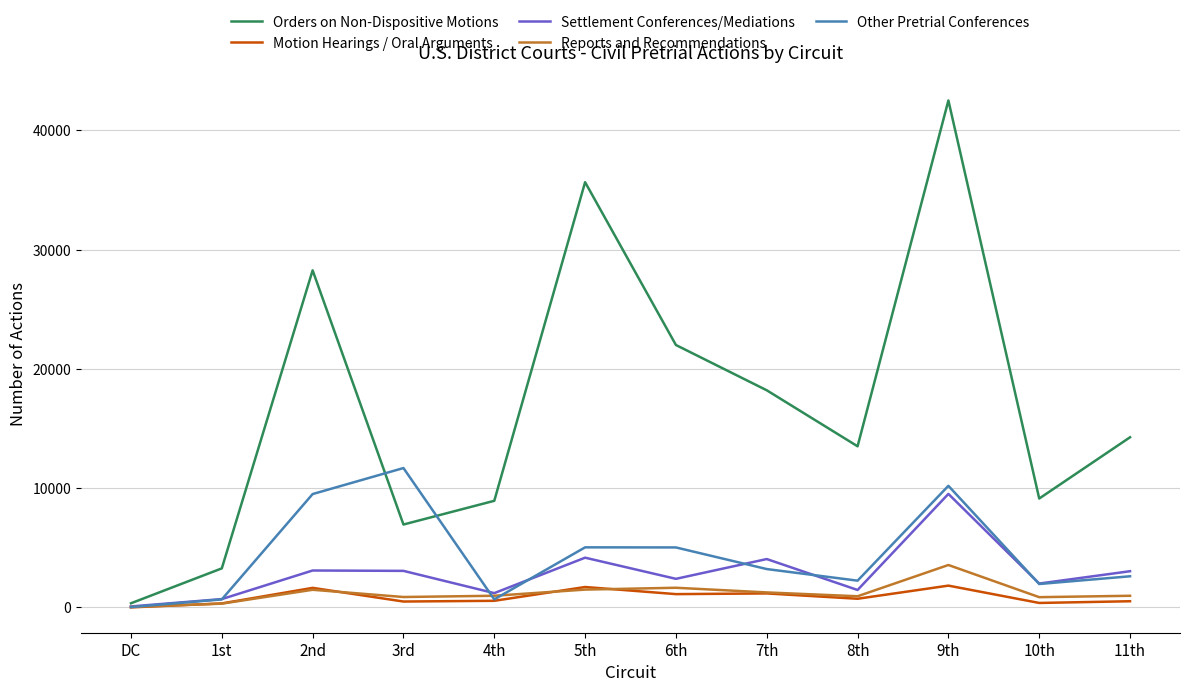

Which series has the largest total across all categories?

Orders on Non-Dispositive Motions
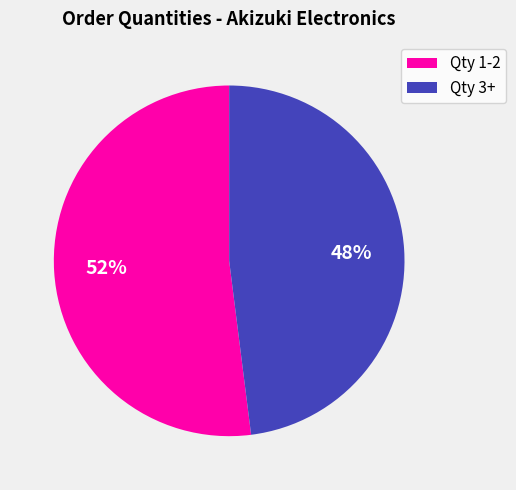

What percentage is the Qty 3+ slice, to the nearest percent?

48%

...

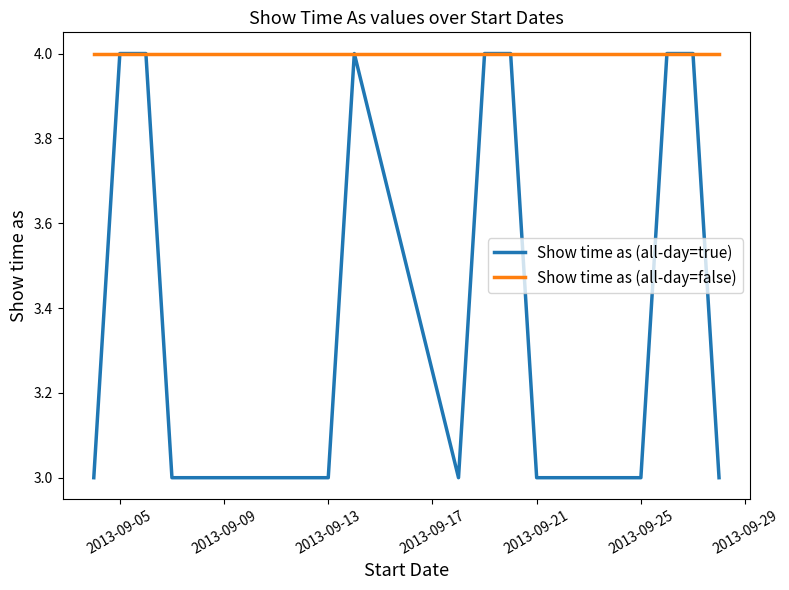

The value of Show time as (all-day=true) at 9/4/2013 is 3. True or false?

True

## Work order
Retype the part of the entries that opens with the line containing "Which series has" and closes with the line containing "What percentage is", including both of those lines, and leave the pictures out.

## Reply to the exercise
Which series has the largest total across all categories?

Orders on Non-Dispositive Motions

What percentage is the Qty 3+ slice, to the nearest percent?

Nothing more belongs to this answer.